Saltwater could be running down some slopes of Mars every spring, researchers suggest.
Such a finding would suggest new directions to search for any life that still existed on the Red Planet.
Clusters of dark, narrow lines that periodically emerge and lengthen on slopes in the warmer regions suggest briny water on Mars might still be flowing in a few rare places on the planet's surface.
"This is water today, not in the past," study co-author Alfred McEwen, a planetary scientist at the University of Arizona, told Space.com.
A great deal of evidence on the Martian surface suggests the planet was wet and perhaps capable of supporting life in the past. Although frozen water has been detected near the surface in many middle-to-high latitudes, there has been no definitive evidence that liquid water still runs across its surface.

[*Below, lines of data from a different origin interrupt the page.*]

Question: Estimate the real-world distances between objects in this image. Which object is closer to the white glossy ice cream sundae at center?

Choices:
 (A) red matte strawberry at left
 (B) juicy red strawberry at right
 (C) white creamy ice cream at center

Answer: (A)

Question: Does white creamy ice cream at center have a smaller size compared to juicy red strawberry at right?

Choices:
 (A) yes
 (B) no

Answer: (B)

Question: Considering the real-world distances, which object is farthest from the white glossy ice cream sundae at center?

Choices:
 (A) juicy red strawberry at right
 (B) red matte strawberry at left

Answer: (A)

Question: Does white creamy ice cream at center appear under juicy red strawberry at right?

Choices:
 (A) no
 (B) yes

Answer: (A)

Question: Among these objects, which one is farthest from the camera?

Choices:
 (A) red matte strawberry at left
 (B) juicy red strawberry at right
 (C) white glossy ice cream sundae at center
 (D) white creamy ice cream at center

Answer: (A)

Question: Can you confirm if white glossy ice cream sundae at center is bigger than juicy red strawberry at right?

" Water today on Mars was suggested previously, but it's not clear if those claims withstood follow-up studies," McEwen added. "That may prove true with this case as well, but for now, this is the best candidate for water today on Mars."
Strange lines on Mars
The scientists discovered the strange lines after a University of Arizona student used a computer algorithm on pictures of the Martian surface taken by the High Resolution Imaging Science Experiment (HiRISE) on the Mars Reconnaissance Orbiter. The algorithm was capable of identifying subtle changes on Mars over time. The images covered a variety of latitudes and span across approximately three Martian years.
The student, Lujendra Ojha, said in a statement: "I was baffled when I first saw those features in the images after I had run them through my algorithm. We soon realized they were different from slope streaks that had been observed before. These are highly seasonal, and we observed some of them had grown by more than 200 meters (650 feet) in a matter of just two Earth months."
These fingerlike streaks extend down some slopes during the warmest months of the Martian year. They fade in winter, then re-emerge in the spring.
"What's most interesting to me is that it took so long to discover these details from images that were seen or acquired long ago but not examined in detail long ago," McEwen said. "It makes me wonder how many other things we're missing."
These features, called "recurring slope lineae," reach down steep slopes such as the rims of impact craters, usually on sides facing the equator. While they can be hundreds of feet long, they are only about 1.6 to 16 feet wide, much narrower than gullies seen in the past on Martian slopes.
The scientists detail their findings in Friday's issue of the journal Science.
Is saltwater flowing on Martian slopes?
The best explanation the researchers have produced so far for these features is that they are made by salty water, which would be capable of staying liquid at colder temperatures than pure water.
A flow started by briny water could rearrange grains or change surface roughness in a way that darkens its appearance. "The flows are not dark because of being wet," McEwen said.
How these streaks brighten again when temperatures drop is harder to explain. "It's a mystery now, but I think it's a solvable mystery with further observations and experiments," he said.
As to what the source of this water might be, "that is the $10,000 question," McEwen said. "It probably has to come from vapor, either from the atmosphere or from subsurface ground ice, or it's coming from brines in the crust that are stable over geological time. But it's all speculation right now — we wish we knew."
Implications for life hunt?
When it comes to looking for extant life on Mars, "researchers mostly have thought about the deep subsurface, but the cost and difficulty of bringing a drill rig to Mars is not really feasible," McEwen said. "However, if there is extant life on Mars, it might be accessible in these brines, which gives us a new direction as to where to go."
The researchers caution their observations are not proof of liquid saltwater on Mars.
Still, "we've been trying to come up with alternate ideas, maybe some sort of dry avalanching process, but none of them work," McEwen said. "Why does this only seem to happen at certain temperatures and latitudes, and why darken and fade? Briny water seems to be the most viable explanation for these observations so far."
McEwen added that the ExoMars mission from NASA and the European Space Agency, planned for launch in 2016, is aimed to detect trace gases in the Martian atmosphere, including water, and might see whether these features really are caused by brines. "It could look for local enrichment of water and see if it corresponds to the times and places of these streaks," he said.